**Given instruction 1**
Copy the part of the Palm Sunday reflection starting at "Jesus’ blood that" and ending at "His new covenant.".

**Text segment**
Jesus came to Jerusalem on that Palm Sunday so that He might be our Saviour.  The people who welcomed Him thought of Him as their King.  Their cry was a verse (26) from Ps 118 that was used to welcome pilgrims to the temple: “Hosanna! [Save now!] Blest is he who comes in the name of the Lord”.  We shouldn’t question that they added the words, “even the King of Israel!”  Many of the Passover pilgrims would have travelled from Galilee.  No doubt some had been present the year before at the feeding of over 5,000 people on the other side of the Sea of Galilee (6:1, 4).  On that occasion, people wanted to take Jesus by force to make Him their king, St John tells us (6:15).  When the Passover crowds heard that Jesus had raised Lazarus of Bethany to life (12:18), they would have been sure that He was their king.

Yet they had no idea what Jesus would do as King.  Jesus’ own disciples didn’t understand, either, that though almighty God, He’d come humbly to die as God’s ransom for human sin.  They knew the Old Testament verses that mention the coming of Israel’s glorious King.  But they had a blind spot when it came to those verses that tell about His suffering and death.

In Zechariah 9 the LORD tells the inhabitants of Jerusalem to rejoice greatly that her King would come to her victorious and bringing salvation.  He’d come humbly, riding on a colt, the foal of a donkey.  He’d rule over the earth in peace, but not peace brought about by war.  The LORD says, “As for you also [daughter of Zion], because of the blood of my covenant with you, /I will set your prisoners free from the waterless pit” (v 11).  He wasn’t referring to the blood of the covenant that Moses splashed on the people of Israel at Mt Sinai (Ex 24:8).  He was referring to the blood of Zion’s King.  In those days kings were called shepherds of their people (e,g, Ezek 37:24).  In following chapters of Zechariah there’s a mysterious reference to the shepherd of the flock whose wages would be weighed out as 30 pieces of silver (11:4, 12).  The LORD says about Him, “Strike the shepherd, and the sheep will be scattered” (13:7).  He, the Shepherd, says, “when they look on me, on him whom they have pierced, they shall mourn … as one mourns for an only child” (12:10).  Then come these important words: “On that day there shall be a fountain opened for the house of David and the inhabitants of Jerusalem, to cleanse them from sin and uncleanness” (13:1).  (This verse was the inspiration for the hymn [LHS 68] that begins, “There is a fountain filled with blood, /drawn from Immanuel’s veins”.) 

Jesus’ blood that would be poured out at Calvary is the blood of the new, eternal covenant.  The only other mentions in Scripture of ‘the blood of the covenant’ are found in the New Testament, always in connection with Jesus’ death.  For example, St Matthew tells us that at the last supper Jesus gave His disciples a cup of wine and said, “this [cup] is my blood of the covenant, which is poured out for many for the forgiveness of sins” (Mt 26:28). Jesus is the King who would be sold for 30 pieces of silver and would be struck and pierced to save His people by the blood of His new covenant.

**Exercise materials**
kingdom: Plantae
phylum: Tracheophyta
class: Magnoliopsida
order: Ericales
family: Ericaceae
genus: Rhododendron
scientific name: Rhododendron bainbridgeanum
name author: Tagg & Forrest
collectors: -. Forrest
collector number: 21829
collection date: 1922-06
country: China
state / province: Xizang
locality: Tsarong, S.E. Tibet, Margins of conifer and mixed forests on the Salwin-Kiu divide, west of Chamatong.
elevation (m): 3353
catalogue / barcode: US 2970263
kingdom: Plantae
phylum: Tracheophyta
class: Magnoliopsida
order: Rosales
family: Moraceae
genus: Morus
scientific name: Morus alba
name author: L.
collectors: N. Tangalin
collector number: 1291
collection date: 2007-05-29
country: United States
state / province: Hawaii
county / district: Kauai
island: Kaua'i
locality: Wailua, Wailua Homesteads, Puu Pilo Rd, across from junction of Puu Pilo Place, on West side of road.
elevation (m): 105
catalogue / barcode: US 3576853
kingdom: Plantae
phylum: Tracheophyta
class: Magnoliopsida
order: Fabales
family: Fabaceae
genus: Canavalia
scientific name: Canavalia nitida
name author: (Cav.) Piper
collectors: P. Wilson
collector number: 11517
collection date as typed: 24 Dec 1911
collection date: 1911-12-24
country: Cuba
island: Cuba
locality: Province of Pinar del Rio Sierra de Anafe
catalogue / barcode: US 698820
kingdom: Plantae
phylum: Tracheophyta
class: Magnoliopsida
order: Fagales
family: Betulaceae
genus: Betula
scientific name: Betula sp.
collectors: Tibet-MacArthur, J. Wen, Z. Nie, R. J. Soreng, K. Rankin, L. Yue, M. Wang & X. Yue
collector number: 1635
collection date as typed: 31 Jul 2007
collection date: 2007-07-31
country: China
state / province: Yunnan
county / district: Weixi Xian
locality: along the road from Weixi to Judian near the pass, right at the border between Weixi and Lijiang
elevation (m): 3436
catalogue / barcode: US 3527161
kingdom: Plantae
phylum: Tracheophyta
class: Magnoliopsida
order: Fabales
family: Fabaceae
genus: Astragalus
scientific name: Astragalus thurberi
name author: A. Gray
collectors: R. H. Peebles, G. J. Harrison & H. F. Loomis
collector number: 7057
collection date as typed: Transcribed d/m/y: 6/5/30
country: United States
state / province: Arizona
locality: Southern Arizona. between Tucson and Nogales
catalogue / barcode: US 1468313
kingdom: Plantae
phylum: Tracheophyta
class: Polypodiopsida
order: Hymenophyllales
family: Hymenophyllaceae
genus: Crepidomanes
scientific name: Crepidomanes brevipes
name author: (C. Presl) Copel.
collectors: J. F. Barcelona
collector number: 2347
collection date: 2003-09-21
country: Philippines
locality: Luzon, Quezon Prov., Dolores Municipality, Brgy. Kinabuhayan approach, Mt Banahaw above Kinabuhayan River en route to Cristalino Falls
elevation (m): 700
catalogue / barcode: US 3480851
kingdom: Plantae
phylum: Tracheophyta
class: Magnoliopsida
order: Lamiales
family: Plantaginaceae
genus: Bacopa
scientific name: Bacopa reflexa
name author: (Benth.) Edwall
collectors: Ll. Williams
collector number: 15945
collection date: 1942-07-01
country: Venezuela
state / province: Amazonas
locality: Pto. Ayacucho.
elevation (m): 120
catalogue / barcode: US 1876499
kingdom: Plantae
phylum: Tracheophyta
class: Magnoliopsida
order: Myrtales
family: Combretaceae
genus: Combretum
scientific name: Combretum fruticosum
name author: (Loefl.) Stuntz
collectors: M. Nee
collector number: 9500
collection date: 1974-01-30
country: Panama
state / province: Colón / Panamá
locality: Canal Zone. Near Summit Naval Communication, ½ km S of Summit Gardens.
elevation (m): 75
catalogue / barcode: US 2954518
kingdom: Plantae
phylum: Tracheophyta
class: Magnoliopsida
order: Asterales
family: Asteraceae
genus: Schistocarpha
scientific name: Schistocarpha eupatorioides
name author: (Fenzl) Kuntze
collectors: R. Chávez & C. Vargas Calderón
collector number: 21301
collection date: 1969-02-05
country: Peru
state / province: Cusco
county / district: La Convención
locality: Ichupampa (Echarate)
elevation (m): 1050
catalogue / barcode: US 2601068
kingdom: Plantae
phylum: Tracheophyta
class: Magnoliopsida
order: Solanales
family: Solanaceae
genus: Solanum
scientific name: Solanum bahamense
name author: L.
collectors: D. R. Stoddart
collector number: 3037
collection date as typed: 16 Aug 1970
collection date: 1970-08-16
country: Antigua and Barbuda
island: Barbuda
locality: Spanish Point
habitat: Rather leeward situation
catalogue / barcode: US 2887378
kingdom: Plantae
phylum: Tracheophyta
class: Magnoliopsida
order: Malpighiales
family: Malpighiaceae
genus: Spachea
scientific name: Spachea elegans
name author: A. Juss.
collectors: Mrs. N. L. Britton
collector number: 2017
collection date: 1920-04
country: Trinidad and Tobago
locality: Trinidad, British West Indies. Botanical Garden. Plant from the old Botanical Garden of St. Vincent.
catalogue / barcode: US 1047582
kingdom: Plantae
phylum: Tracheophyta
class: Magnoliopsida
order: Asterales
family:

**Given instruction 2**
Edit the entries starting at the line that contains "collector number: 9500" and ending at the line that contains "family: Asteraceae" by changing "locality" to "site" and leaving everything else as is. Give back only those lines.

**Written reply 1**
Jesus’ blood that would be poured out at Calvary is the blood of the new, eternal covenant.  The only other mentions in Scripture of ‘the blood of the covenant’ are found in the New Testament, always in connection with Jesus’ death.  For example, St Matthew tells us that at the last supper Jesus gave His disciples a cup of wine and said, “this [cup] is my blood of the covenant, which is poured out for many for the forgiveness of sins” (Mt 26:28). Jesus is the King who would be sold for 30 pieces of silver and would be struck and pierced to save His people by the blood of His new covenant.

**Written reply 2**
collector number: 9500
collection date: 1974-01-30
country: Panama
state / province: Colón / Panamá
site: Canal Zone. Near Summit Naval Communication, ½ km S of Summit Gardens.
elevation (m): 75
catalogue / barcode: US 2954518
kingdom: Plantae
phylum: Tracheophyta
class: Magnoliopsida
order: Asterales
family: Asteraceae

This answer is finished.